Platão (428-348 a.C.), filósofo
grego da antiguidade, trouxe-nos os ensinamentos sobre as Formas, os Modelos, a
Cidade ideal etc. Ele discorria sobre as Formas perfeitas, que estão no além que, para nós, poderia ser denominado de "mundo espiritual", ou "mundo inteligível". Na base de
seu raciocínio encontra-se a dialética, regida pela razão.
As notas abaixo foram extraídas do livro de Victor Goldschmidt.
A dialética
pode ser entendida como a arte de descobrir as semelhanças e as diferenças entre
as Formas. Para Sócrates, a dialética é uma pesquisa em
comum. Impossível discuti-la se um dos interlocutores pretende deter a verdade
e recusa, de vez, ser refutado. A razão adere à verdade, enquanto
a paixão se atém à sua verdade.
Não tendo com quem discutir, a pessoa poderá dialogar consigo mesma. Única coerção permitida: obrigar seu parceiro à pesquisa e à sinceridade.
Toda religião tende ao conhecimento do Ser que
nos ultrapassa e em relação ao qual experimentamos um sentimento de
“dependência absoluta”. Em Platão, a religião confunde-se inteiramente com a
dialética. O artesão
divino modela o Universo à semelhança do Modelo. O Modelo existe em
si, ele é Ser que se basta, como o Bem se basta. A inteligência que conhece o
Bem, que conhece o Modelo, se basta, no seu conhecimento.
Poder-se-ia perguntar: por que Sócrates prefere
a morte à evasão? Porque é impossível conhecer a Forma do Bem sem imitá-la.
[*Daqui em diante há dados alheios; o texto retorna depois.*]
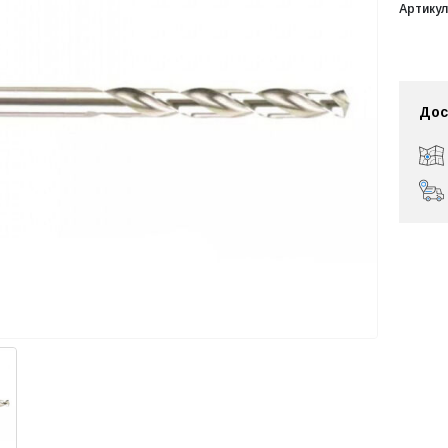
Артикул
Дос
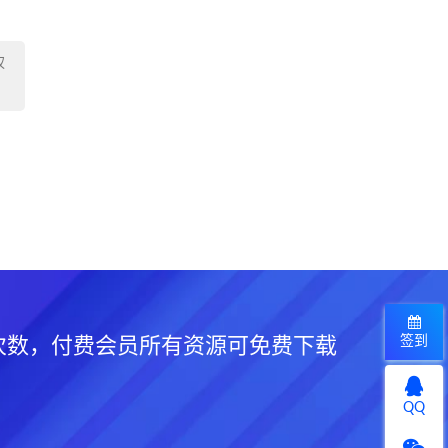
权
签到
次数，付费会员所有资源可免费下载
QQ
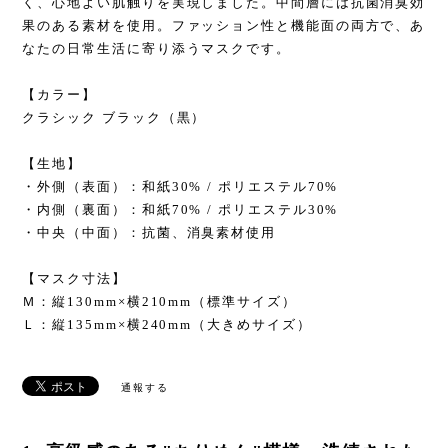
く、心地よい肌触りを実現しました。中間層には抗菌消臭効
果のある素材を使用。ファッション性と機能面の両方で、あ
なたの日常生活に寄り添うマスクです。
【カラー】
クラシック ブラック（黒）
【生地】
・外側（表面）：和紙30% / ポリエステル70%
・内側（裏面）：和紙70% / ポリエステル30%
・中央（中面）：抗菌、消臭素材使用
【マスク寸法】
Ｍ：縦130mm×横210mm（標準サイズ）
Ｌ：縦135mm×横240mm（大きめサイズ）
通報する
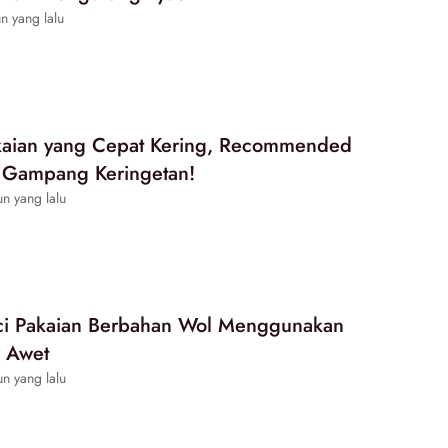
n yang lalu
kaian yang Cepat Kering, Recommended
 Gampang Keringetan!
n yang lalu
ci Pakaian Berbahan Wol Menggunakan
r Awet
n yang lalu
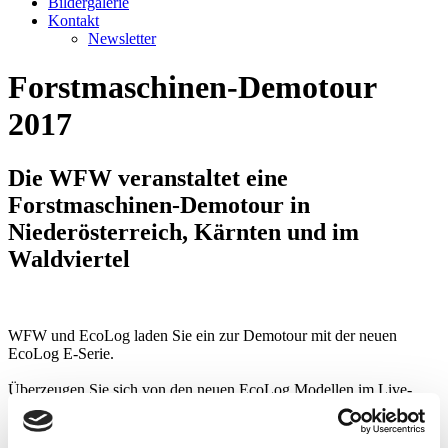
Bildergalerie
Kontakt
Newsletter
Forstmaschinen-Demotour
2017
Die WFW veranstaltet eine
Forstmaschinen-Demotour in
Niederösterreich, Kärnten und im
Waldviertel
WFW und EcoLog laden Sie ein zur Demotour mit der neuen
EcoLog E-Serie.
Überzeugen Sie sich von den neuen EcoLog Modellen im Live-
Einsatz:
EcoLog 580E Harvester mit LogMax 6000B
- NEU: mit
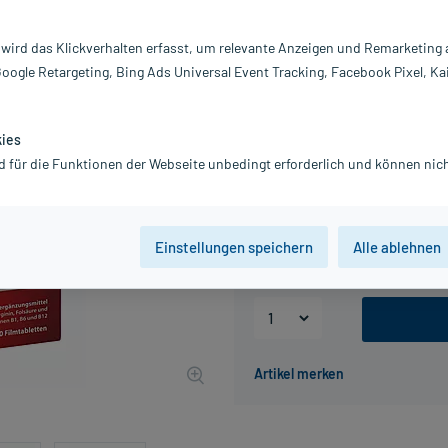
Darreichung:
Fi
Inhalt:
24
 wird das Klickverhalten erfasst, um relevante Anzeigen und Remarketing
PZN:
12
Google Retargeting, Bing Ads Universal Event Tracking, Facebook Pixel, Ka
Hersteller:
Av
33,13 €
UVP
47,95 €
332
P
kies
inkl. MwSt.
Gratis-Versand
innerhalb D.
d für die Funktionen der Webseite unbedingt erforderlich und können nich
Packungseinheit
Einstellungen speichern
Alle ablehnen
120 St
240 St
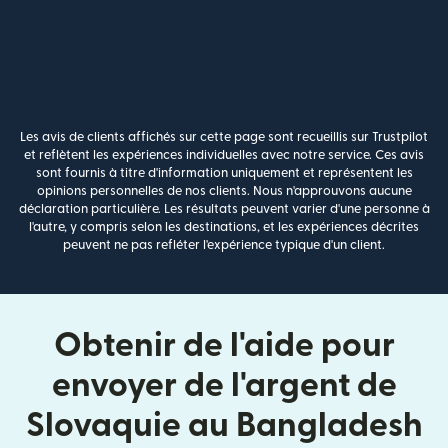
Les avis de clients affichés sur cette page sont recueillis sur Trustpilot
et reflètent les expériences individuelles avec notre service. Ces avis
sont fournis à titre d'information uniquement et représentent les
opinions personnelles de nos clients. Nous n'approuvons aucune
déclaration particulière. Les résultats peuvent varier d'une personne à
l'autre, y compris selon les destinations, et les expériences décrites
peuvent ne pas refléter l'expérience typique d'un client.
Obtenir de l'aide pour
envoyer de l'argent de
Slovaquie au Bangladesh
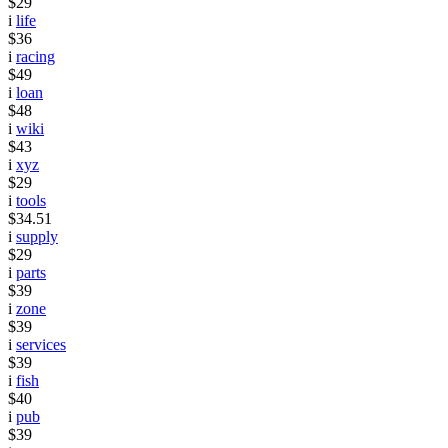
$29
i
life
$36
i
racing
$49
i
loan
$48
i
wiki
$43
i
xyz
$29
i
tools
$34.51
i
supply
$29
i
parts
$39
i
zone
$39
i
services
$39
i
fish
$40
i
pub
$39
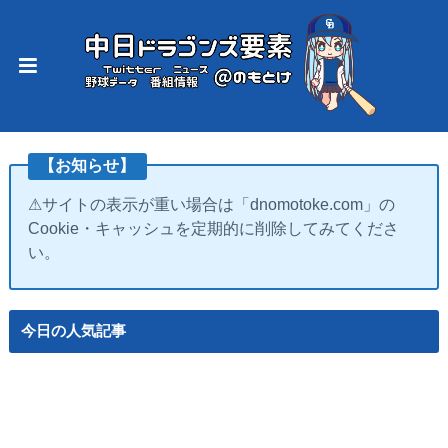
【お知らせ】
⚠サイトの表示が重い場合は「dnomotoke.com」の
Cookie・キャッシュを定期的に削除してみてくださ
い。
今日の人気記事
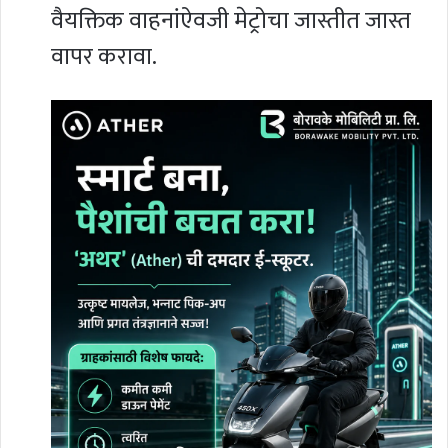
वैयक्तिक वाहनांऐवजी मेट्रोचा जास्तीत जास्त
वापर करावा.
Nesse sentido, não devemos atribuir a “submissão ao julgamento”, pelo qual qual foi condenado, à alta moralidade de
Sócrates. Porém em relação ao Bem, ela é sujeição absoluta e exclui toda
escolha.
O problema do Mal. O Universo é ora governado,
ora abandonado por Deus. “Tudo o que nasce está sujeito à corrupção”, a Cidade ideal,
as plantas, os animais. Tampouco a matéria é “má”. Ela é “ausência de
Deus” e é ignorância de Deus. A ignorância no homem torna-se esquecimento.
É pelo esquecimento que se altera a Cidade ideal, que as almas se condenam à
Encarnação, que o Universo do mito se encaminha para o “oceano de diferença”.
Platão recusa-se a considerar a nossa
atual existência como um mal. A única questão que preocupa Platão é
a justiça. A felicidade vem por acréscimo. Fazendo o mal, a alma faz
mal a si própria. Os tiranos que se reencarnam em corpos de lobos, têm a
infelicidade de ver atendido seu desejo do mal.
A alma encarnada que hauriu sua felicidade
unicamente na prática da filosofia e da justiça é digna de uma única
recompensa: a visão permanente das realidades eternas. O culpado será
confrontado com suas faltas; a alma purificada será posta em presença das
realidades às quais ela se tornou semelhante.
Na tradição dos tempos, recuados ou na fonte,
sempre a jorrar, do oráculo de Delfos, a Divindade revela-nos os processos
pelos quais a Razão persuade a Necessidade e lhe impõe uma
ordem estável. Entre as tradições, as mais veneráveis concernem a Religião.
Já a República, entretanto
construída unicamente segundo as exigências do Bem, fez o estabelecimento da
religião depender, não da dialética, mas da tradição e do oráculo de
Delfos.
A aceitação da tradição, tão pouco conforme ao
espírito dialético, que rejeita toda a autoridade, tem um lugar importante na
“religião de Platão". É em favor da religião que se opera aqui a transmutação dos
Valores que a dialética produz na alma humana.
O culto oficial, a educação cívica e
a vida política inteira concorrem assim para livrar os cidadãos de
sua falsa individualidade e para libertar neles essa parte que se não reconhece
senão em face de Deus. A religião das Leis realiza,
para cada um dos cidadãos, uma obra exatamente análoga àquela
que a dialética opera na alma dos filósofos.
De fato, por
sua inversão de valores, a dialética proclama que somente a ciência de Deus,
não as ciências do homem, merece "preocupar-nos". A supremacia
da razão é afirmada contra a inspiração e contra o iluminismo sob todas as suas
formas; mas, no entanto, a razão acolhe o mito.
Fonte de Consulta
GOLDSCHMIDT,
Victor. A Religião de Platão. Tradução de Ieda e Oswaldo Porchat
Pereira. São Paulo: Difusão Europeia do Livro, 1970.